A cap on charges for auto-enrolment pension schemes will ensure the plans offer value for money and are transparent.
A report from the Office of Fair Trading (OFT) on its investigation into defined contribution (DC) pension schemes, which is also expected to include a recommendation for a cap on charges, was due to be published soon after Employee Benefits went to press. (The report was subsequently published on 19 September.)
However, the industry was in agreement about what was expected. Gary Moore (pictured), policy adviser: DC pensions at the National Association of Pension Funds (NAPF), said: “The focus is going to be on what people are paying and what they are getting for what they’re paying.”
Although a cap was not announced in the report, industry consensus was that this is needed.
In September, Legal and General announced it is to cap the charges for its auto-enrolment pension schemes at 0.5%. This will cover both the annual management charge for the administration of a DC pension and the charge for its default fund.

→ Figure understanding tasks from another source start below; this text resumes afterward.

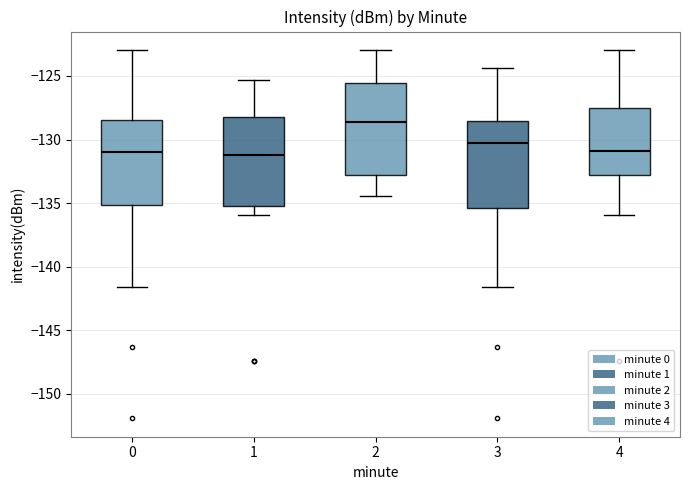

Where does the lower whisker of the box at x = 4 end on the y-axis? The values are not printed on the chart, so give them approximately, as read against the axis.

-136.0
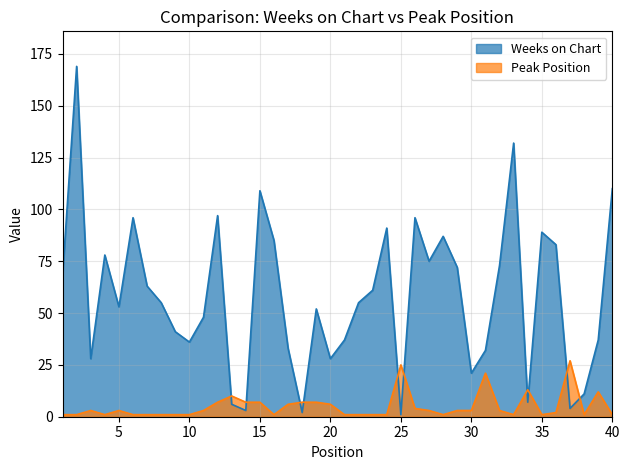

Between which two adjacent categories do Peak Position and Weeks on Chart first intersect?

12 and 13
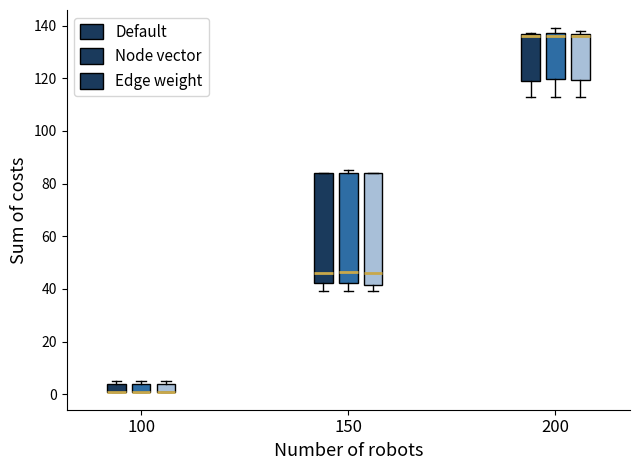

Reading left to right, read every box against the y-axis: the position of its median line, the range the box covers, and the ends of its whiskers. The values are not printed on the chart, so give them approximately, as read against the axis.

100 (Default): median 2 (drawn on the box's lower edge), box 2 to 4, whiskers 2 to 6
100 (Node vector): median 2 (drawn on the box's lower edge), box 2 to 4, whiskers 2 to 6
100 (Edge weight): median 2 (drawn on the box's lower edge), box 2 to 4, whiskers 2 to 6
150 (Default): median 46, box 42 to 84, whiskers 40 to 84
150 (Node vector): median 46, box 42 to 84, whiskers 40 to 86
150 (Edge weight): median 46, box 42 to 84, whiskers 40 to 84
200 (Default): median 136 (just below the box's upper edge), box 118 to 136, whiskers 114 to 138
200 (Node vector): median 136, box 120 to 138, whiskers 114 to 140
200 (Edge weight): median 136 (just below the box's upper edge), box 120 to 136, whiskers 114 to 138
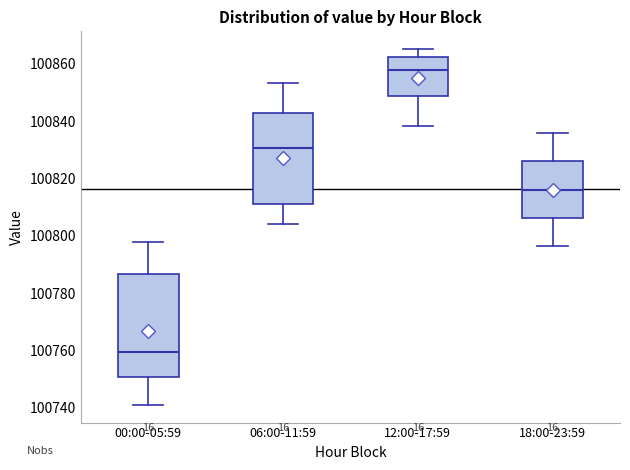

Which box has the lowest median line?

00:00-05:59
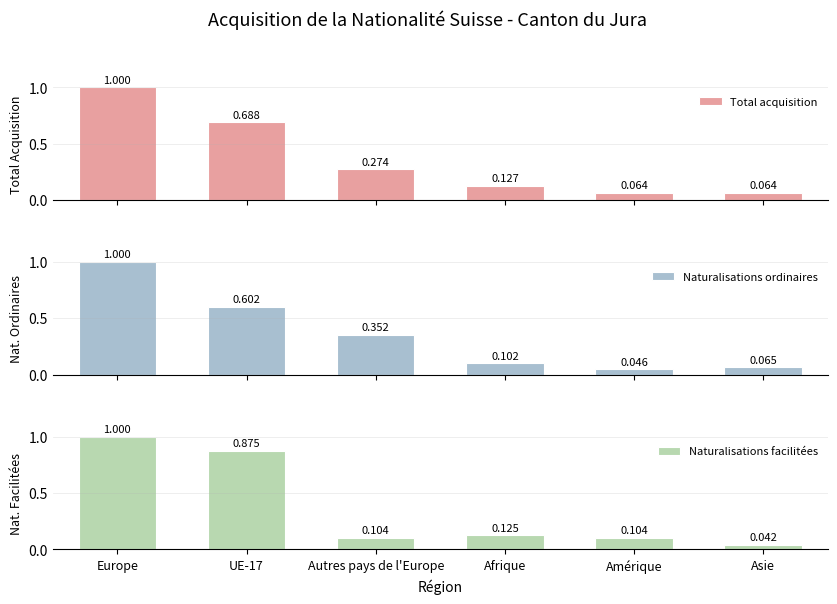

Reading right to left, list all the values displayed in this chart.

Total acquisition: 0.1	0.1	0.1	0.3	0.7	1.0
Naturalisations ordinaires: 0.1	0.0	0.1	0.4	0.6	1.0
Naturalisations facilitées: 0.0	0.1	0.1	0.1	0.9	1.0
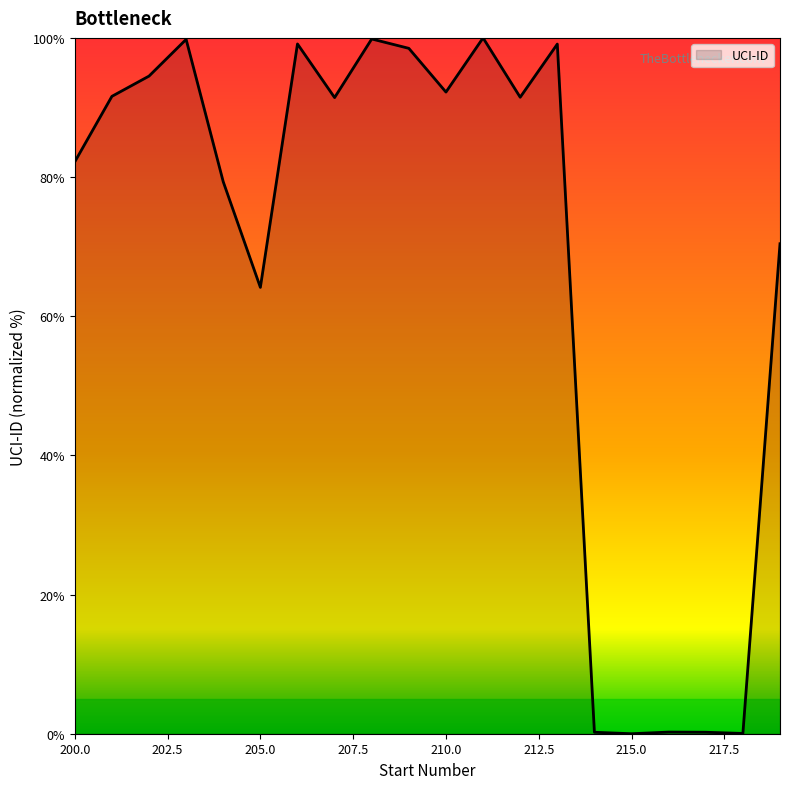

What is the greatest value displayed?

100.0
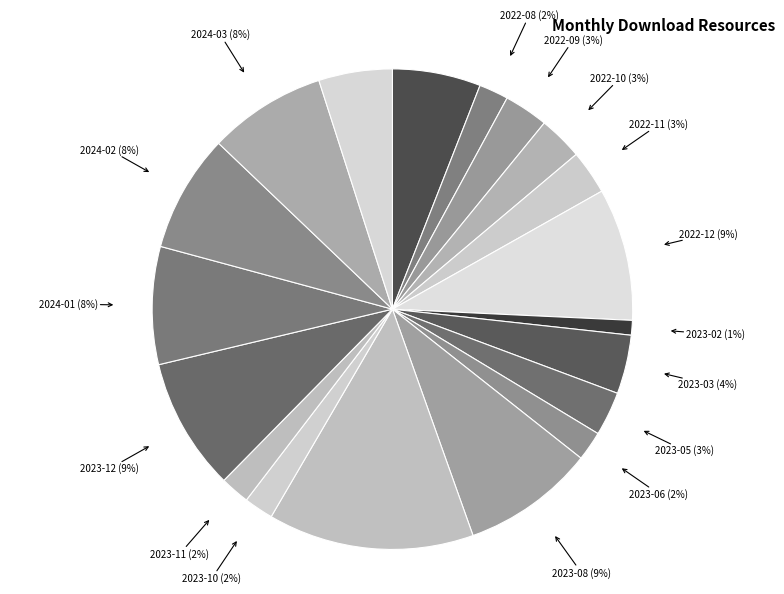

How many slices are in this pie chart?

19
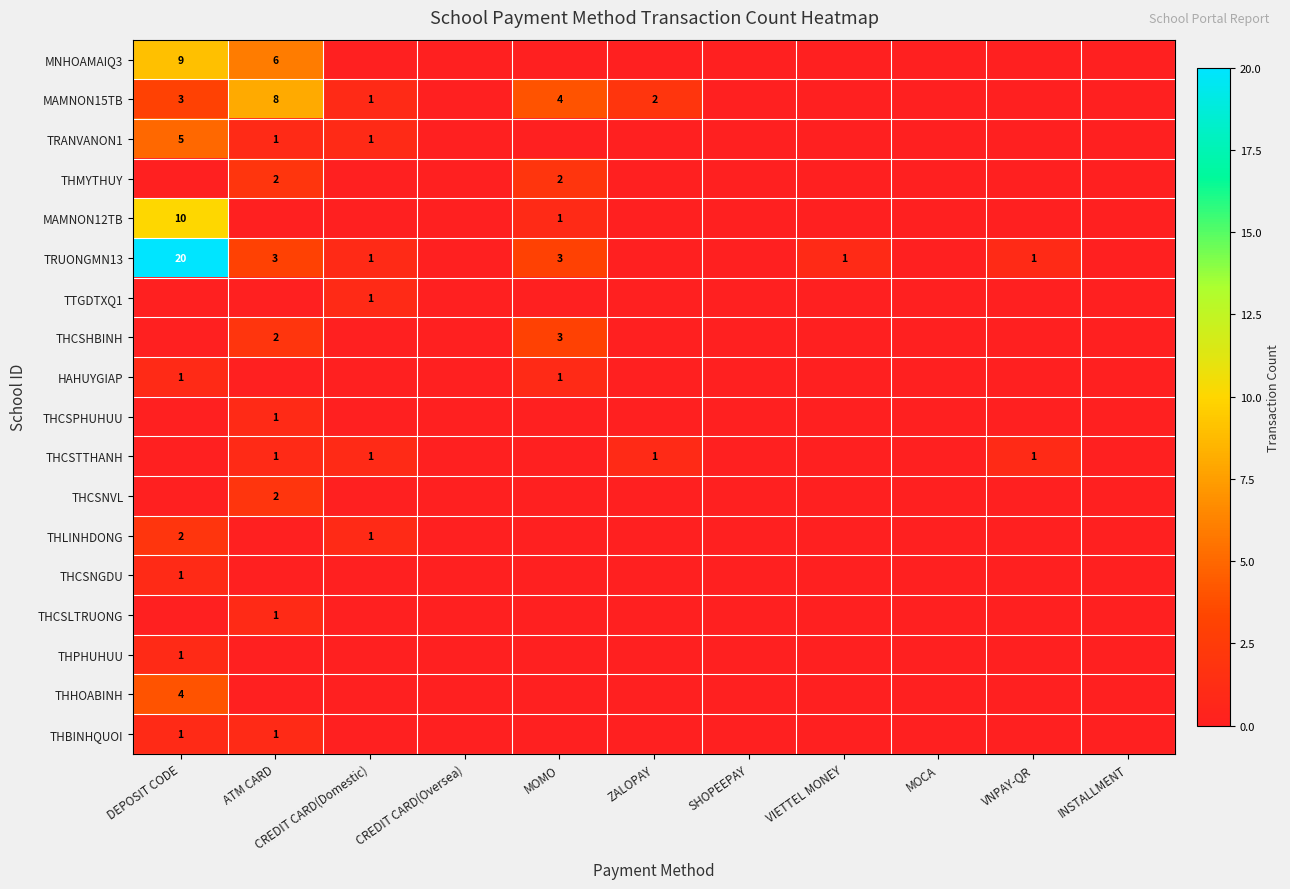

What is the sum of the TRUONGMN13 values at ATM CARD and MOMO?

6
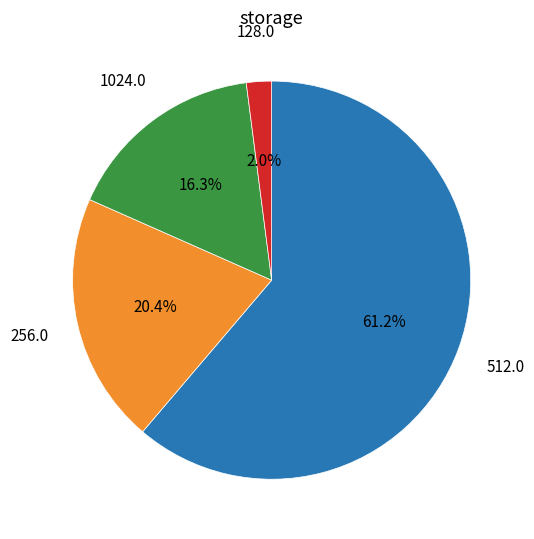

How many slices are in this pie chart?

4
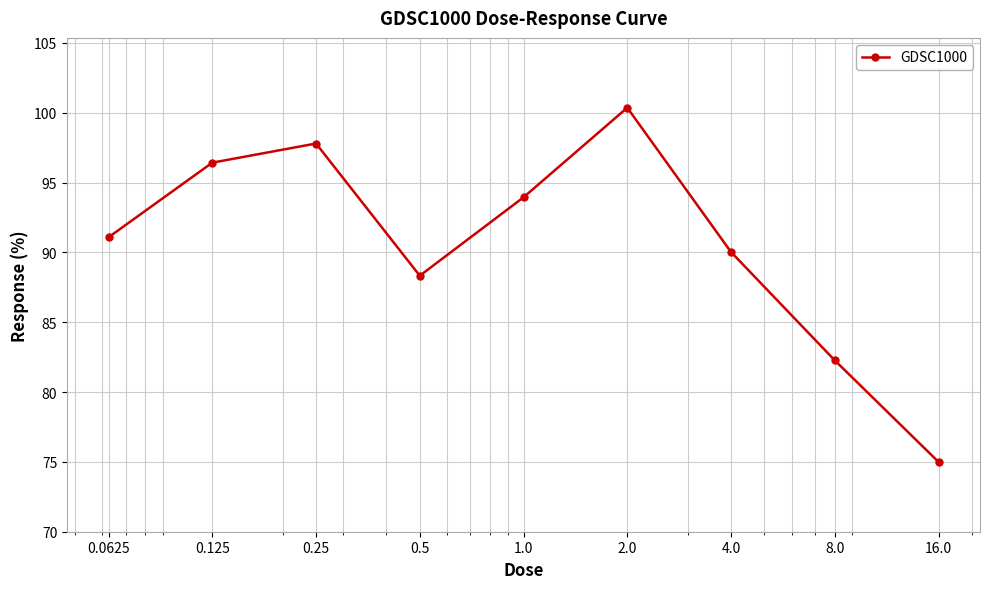

What is the difference between the maximum and minimum values?

25.4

Adrian Boulding, pensions strategy director at Legal and General, said: “We think that having a single charge of 0.5% is something people will understand and if they understand the charges, it drives confidence.”
The NAPF has seen pension charges fall as larger employers have gone through auto-enrolment, but it expects this to change as small and medium-sized employers reach their staging dates. “Now we’re looking to a slightly less commercially attractive part of the market,” said Moore. “We need to keep an eye on what happens to charges and I think that’s why there is currently a lot of political pressure to keep charges low.”
Power added: “For small employers, the cost of offering an auto-enrolment pension plan, in terms of the administrative costs, will be very high. That is one of the reasons that a lot of existing insurance providers have steered away from that market.
“If you have a pension charge cap, say set at 0.75%, then the cost to administer it will be higher than the 0.75% charge. Therefore, [providers] would either not enter that market or leave that market. It would leave Nest [National Employment Savings Trust] as potentially the only choice, because it has to take everybody at a unitary pricing level.”
Legislation to ban consultancy charging on auto-enrolment pension schemes came into effect on 14 September.